# Task description
Among the entries below, count each line holding the word "résiliation". Write only the number.

:: Exercise data ::

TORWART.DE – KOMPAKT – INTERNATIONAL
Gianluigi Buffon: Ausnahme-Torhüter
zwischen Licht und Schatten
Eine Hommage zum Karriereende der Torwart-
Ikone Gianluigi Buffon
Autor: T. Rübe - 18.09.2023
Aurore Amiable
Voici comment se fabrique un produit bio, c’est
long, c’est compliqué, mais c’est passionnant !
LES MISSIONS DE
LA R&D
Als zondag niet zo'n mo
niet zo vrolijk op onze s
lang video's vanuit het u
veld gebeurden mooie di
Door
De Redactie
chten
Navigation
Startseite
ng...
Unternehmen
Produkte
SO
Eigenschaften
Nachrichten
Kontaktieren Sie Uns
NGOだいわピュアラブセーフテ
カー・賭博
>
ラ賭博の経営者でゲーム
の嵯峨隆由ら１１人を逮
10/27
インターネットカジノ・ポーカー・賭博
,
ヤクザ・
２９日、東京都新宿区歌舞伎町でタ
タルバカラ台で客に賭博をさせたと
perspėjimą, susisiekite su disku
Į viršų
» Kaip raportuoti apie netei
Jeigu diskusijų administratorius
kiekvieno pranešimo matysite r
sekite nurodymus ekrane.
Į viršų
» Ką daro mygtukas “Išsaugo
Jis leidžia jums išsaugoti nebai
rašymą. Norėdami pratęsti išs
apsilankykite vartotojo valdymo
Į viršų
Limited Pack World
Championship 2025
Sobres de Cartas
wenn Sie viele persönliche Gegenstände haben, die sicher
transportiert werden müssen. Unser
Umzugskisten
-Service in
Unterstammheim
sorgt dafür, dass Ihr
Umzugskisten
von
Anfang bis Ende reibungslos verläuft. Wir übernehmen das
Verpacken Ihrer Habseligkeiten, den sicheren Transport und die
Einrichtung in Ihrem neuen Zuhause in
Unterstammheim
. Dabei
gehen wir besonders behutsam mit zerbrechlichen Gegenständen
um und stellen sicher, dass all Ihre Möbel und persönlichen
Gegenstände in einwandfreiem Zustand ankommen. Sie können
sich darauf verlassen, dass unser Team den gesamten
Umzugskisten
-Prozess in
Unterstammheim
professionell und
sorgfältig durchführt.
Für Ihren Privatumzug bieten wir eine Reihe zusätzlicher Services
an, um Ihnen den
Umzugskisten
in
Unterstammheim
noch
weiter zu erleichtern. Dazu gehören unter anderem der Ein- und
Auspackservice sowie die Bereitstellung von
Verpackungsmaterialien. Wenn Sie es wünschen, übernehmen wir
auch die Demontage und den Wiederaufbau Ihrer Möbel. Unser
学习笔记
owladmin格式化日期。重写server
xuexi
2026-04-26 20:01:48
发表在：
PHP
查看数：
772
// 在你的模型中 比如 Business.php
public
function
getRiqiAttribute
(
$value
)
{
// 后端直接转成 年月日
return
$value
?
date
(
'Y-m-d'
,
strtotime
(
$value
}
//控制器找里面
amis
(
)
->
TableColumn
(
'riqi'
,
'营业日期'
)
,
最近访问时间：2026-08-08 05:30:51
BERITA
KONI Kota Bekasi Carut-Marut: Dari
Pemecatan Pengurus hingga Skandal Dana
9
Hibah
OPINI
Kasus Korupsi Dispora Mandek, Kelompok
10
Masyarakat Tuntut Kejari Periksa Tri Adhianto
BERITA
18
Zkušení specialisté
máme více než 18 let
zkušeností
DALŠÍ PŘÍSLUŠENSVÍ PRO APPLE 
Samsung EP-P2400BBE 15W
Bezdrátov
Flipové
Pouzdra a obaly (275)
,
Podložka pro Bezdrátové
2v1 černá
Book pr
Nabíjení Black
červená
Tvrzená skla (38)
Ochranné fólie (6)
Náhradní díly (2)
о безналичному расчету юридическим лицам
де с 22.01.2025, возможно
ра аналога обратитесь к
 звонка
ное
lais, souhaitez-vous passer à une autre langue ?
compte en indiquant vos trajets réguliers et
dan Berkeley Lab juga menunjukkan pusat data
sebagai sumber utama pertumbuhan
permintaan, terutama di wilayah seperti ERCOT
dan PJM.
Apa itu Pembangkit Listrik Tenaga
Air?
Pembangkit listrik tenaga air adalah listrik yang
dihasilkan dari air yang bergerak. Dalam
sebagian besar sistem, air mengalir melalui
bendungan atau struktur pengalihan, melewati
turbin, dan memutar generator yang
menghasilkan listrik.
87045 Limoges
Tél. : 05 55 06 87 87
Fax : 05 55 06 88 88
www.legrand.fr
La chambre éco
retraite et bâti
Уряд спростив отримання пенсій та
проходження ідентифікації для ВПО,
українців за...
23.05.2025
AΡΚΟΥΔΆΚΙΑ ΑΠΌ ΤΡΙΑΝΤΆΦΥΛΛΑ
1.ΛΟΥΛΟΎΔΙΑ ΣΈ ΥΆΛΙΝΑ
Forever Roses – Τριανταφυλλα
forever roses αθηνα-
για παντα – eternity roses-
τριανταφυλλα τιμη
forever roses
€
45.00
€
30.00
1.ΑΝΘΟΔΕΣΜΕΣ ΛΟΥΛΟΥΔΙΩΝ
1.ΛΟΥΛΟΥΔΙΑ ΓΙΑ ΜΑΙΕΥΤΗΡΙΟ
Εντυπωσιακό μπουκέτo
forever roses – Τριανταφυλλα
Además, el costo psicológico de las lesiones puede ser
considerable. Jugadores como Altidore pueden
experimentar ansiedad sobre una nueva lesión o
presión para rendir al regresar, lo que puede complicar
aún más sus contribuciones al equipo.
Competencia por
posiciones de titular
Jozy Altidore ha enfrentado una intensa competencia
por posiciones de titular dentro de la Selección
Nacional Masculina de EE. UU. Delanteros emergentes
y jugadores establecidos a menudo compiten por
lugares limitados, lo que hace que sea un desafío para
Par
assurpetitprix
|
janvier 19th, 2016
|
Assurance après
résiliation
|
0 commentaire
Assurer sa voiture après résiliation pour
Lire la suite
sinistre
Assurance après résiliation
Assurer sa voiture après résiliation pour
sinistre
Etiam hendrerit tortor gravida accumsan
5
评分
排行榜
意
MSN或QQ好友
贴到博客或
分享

:::

# Solution
4